### Work order
Exactly transcribe the line that holds "mindfulness impact, 1040" and every remaining line of the records, up to and including the final one, with nothing else.

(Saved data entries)
# # # # # # #
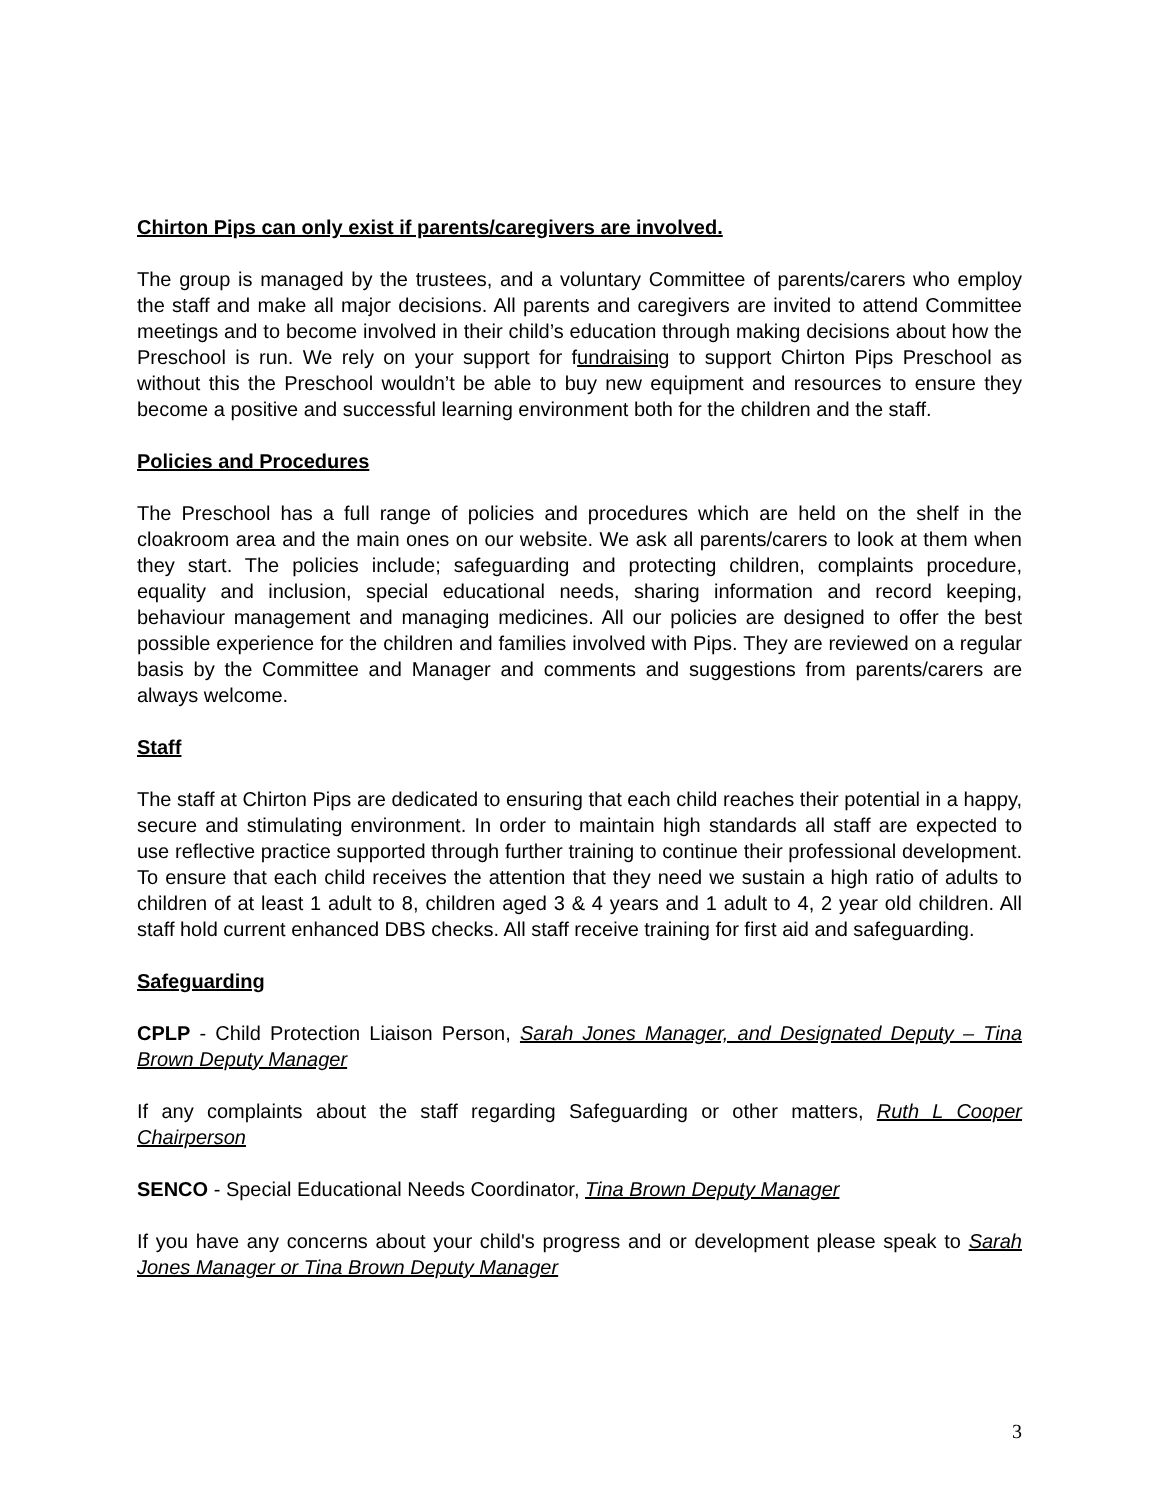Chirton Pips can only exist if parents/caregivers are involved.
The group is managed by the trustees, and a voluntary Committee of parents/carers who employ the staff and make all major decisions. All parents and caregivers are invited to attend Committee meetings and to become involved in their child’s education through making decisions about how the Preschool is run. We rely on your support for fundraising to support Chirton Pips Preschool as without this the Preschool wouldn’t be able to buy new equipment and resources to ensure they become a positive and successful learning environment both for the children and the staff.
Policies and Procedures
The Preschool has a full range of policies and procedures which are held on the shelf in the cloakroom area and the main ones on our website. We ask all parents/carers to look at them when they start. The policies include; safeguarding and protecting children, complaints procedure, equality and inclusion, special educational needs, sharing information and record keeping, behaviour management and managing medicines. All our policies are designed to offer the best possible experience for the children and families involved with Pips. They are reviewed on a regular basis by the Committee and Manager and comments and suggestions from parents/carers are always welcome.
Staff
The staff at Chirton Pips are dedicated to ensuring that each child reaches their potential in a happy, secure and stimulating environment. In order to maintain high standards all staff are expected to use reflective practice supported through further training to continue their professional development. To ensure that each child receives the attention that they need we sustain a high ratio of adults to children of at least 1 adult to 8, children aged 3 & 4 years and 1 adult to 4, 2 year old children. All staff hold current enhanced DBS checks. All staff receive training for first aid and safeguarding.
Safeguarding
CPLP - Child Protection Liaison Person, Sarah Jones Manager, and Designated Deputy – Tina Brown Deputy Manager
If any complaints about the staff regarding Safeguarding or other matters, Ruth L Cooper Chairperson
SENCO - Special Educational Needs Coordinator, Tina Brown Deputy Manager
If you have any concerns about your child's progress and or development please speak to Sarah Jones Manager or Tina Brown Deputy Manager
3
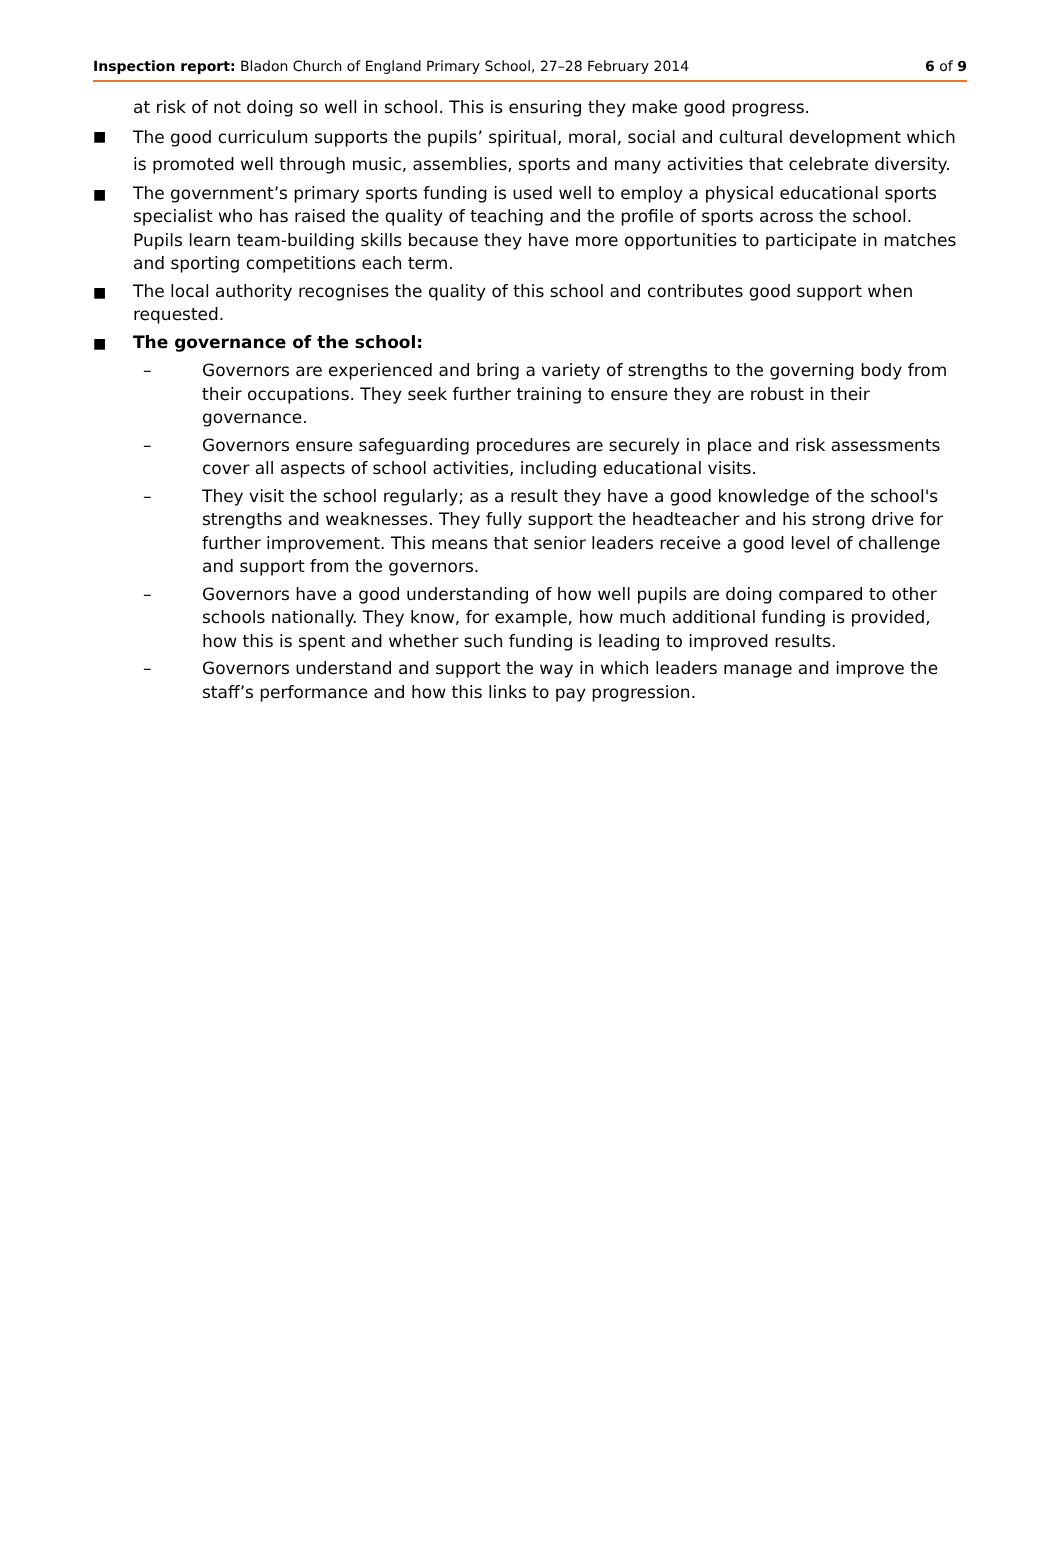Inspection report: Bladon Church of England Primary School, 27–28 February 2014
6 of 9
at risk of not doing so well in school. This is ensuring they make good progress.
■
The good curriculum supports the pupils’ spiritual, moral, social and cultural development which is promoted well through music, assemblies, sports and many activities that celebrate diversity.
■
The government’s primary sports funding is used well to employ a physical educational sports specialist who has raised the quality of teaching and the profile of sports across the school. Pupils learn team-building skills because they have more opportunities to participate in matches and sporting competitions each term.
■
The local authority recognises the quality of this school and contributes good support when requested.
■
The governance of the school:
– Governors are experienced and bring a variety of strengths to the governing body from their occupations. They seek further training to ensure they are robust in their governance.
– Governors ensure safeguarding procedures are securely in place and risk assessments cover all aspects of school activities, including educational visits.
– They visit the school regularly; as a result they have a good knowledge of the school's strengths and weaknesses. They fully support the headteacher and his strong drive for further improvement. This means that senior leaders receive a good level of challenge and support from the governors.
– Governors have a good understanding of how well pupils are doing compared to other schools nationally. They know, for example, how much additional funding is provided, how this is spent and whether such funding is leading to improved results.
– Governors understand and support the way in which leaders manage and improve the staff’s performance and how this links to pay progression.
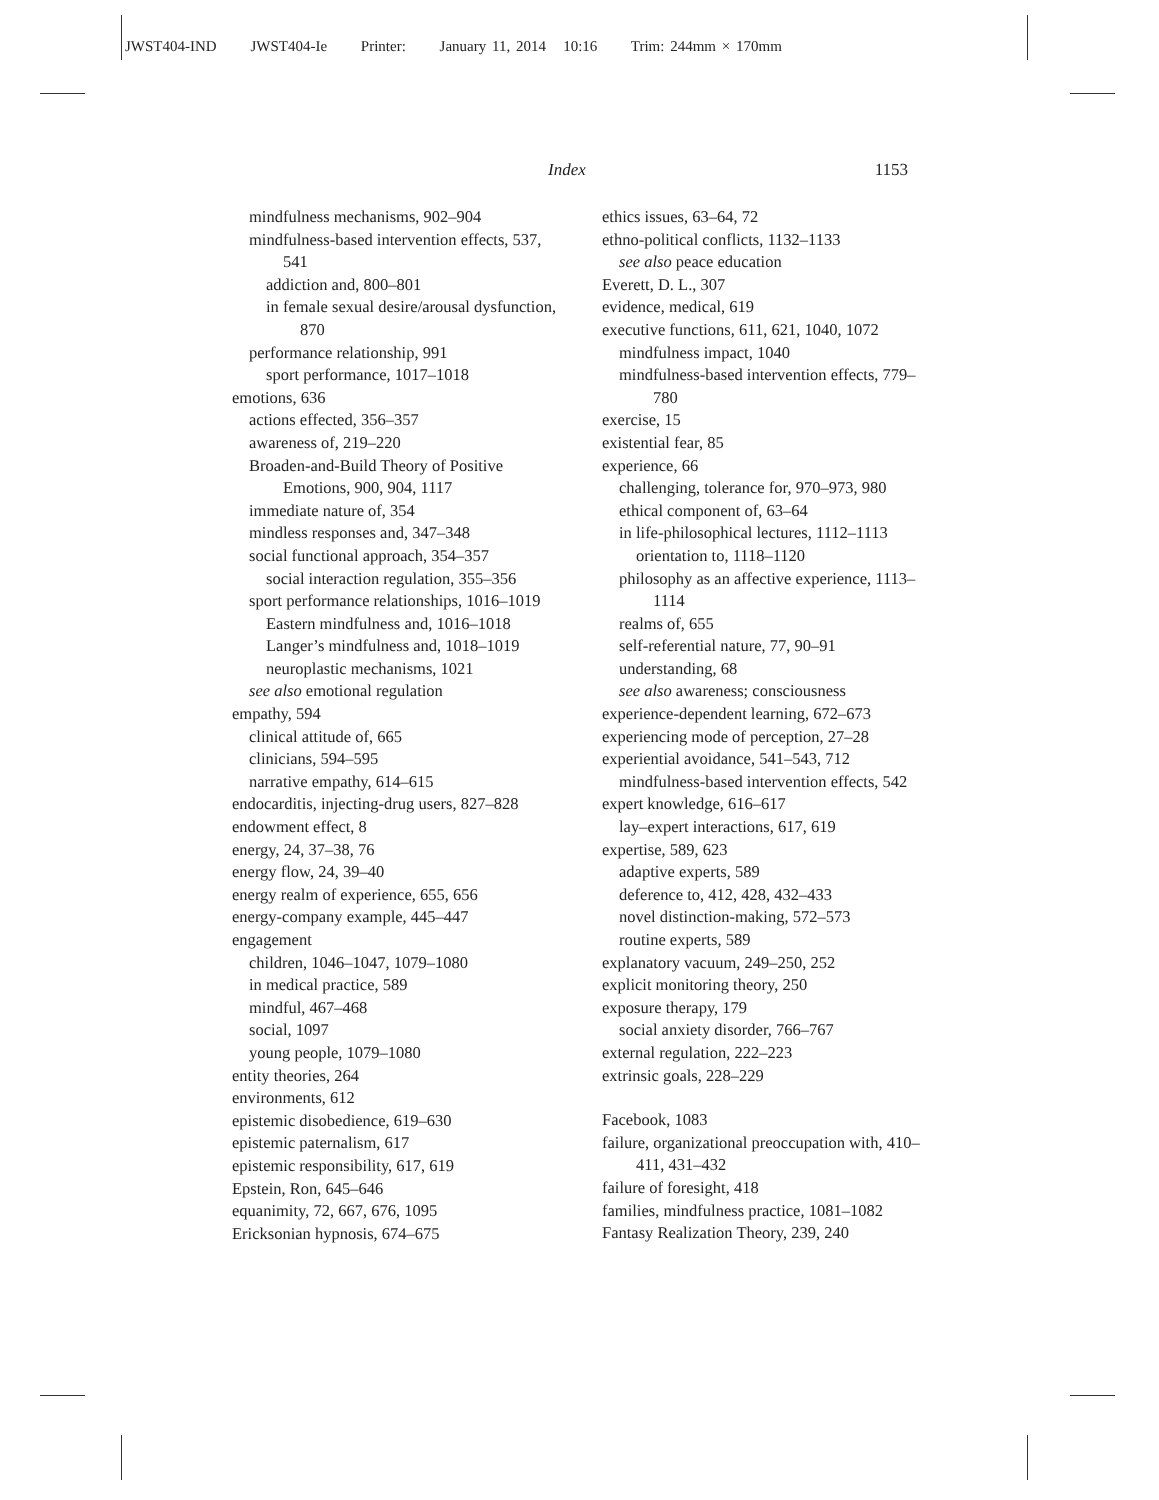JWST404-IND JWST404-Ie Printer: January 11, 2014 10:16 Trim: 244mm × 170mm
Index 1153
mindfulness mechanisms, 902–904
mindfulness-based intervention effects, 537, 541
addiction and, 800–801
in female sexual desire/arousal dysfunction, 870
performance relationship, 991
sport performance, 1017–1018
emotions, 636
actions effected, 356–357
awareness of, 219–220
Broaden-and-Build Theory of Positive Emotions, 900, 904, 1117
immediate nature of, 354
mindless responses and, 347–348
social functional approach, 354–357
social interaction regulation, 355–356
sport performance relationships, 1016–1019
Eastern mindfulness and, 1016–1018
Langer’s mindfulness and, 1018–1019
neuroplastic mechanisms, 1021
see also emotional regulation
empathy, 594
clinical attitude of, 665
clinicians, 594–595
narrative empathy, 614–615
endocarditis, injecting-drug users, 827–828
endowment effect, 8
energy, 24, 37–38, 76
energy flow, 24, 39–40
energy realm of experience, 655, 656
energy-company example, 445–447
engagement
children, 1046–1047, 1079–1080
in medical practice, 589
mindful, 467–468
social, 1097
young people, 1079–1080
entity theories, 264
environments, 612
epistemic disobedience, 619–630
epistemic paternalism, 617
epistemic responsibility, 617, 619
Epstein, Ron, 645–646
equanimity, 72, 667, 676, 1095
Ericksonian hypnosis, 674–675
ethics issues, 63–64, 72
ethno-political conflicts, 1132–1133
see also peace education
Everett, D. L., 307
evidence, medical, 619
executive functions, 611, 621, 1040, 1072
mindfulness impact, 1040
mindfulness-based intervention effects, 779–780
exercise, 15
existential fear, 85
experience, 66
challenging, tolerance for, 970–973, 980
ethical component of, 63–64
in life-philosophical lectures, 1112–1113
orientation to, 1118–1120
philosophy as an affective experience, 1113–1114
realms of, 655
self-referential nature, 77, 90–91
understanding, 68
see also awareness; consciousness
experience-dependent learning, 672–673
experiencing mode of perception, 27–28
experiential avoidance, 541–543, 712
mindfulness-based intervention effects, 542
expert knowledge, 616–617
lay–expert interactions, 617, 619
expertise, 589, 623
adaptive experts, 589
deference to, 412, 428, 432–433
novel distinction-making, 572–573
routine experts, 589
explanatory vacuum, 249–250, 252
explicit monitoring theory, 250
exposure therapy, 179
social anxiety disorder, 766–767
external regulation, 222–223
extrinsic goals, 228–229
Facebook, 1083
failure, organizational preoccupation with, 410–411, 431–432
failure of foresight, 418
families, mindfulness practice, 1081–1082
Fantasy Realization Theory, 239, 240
# # # # # # #
### Exercise result
mindfulness impact, 1040
mindfulness-based intervention effects, 779–780
exercise, 15
existential fear, 85
experience, 66
challenging, tolerance for, 970–973, 980
ethical component of, 63–64
in life-philosophical lectures, 1112–1113
orientation to, 1118–1120
philosophy as an affective experience, 1113–1114
realms of, 655
self-referential nature, 77, 90–91
understanding, 68
see also awareness; consciousness
experience-dependent learning, 672–673
experiencing mode of perception, 27–28
experiential avoidance, 541–543, 712
mindfulness-based intervention effects, 542
expert knowledge, 616–617
lay–expert interactions, 617, 619
expertise, 589, 623
adaptive experts, 589
deference to, 412, 428, 432–433
novel distinction-making, 572–573
routine experts, 589
explanatory vacuum, 249–250, 252
explicit monitoring theory, 250
exposure therapy, 179
social anxiety disorder, 766–767
external regulation, 222–223
extrinsic goals, 228–229
Facebook, 1083
failure, organizational preoccupation with, 410–411, 431–432
failure of foresight, 418
families, mindfulness practice, 1081–1082
Fantasy Realization Theory, 239, 240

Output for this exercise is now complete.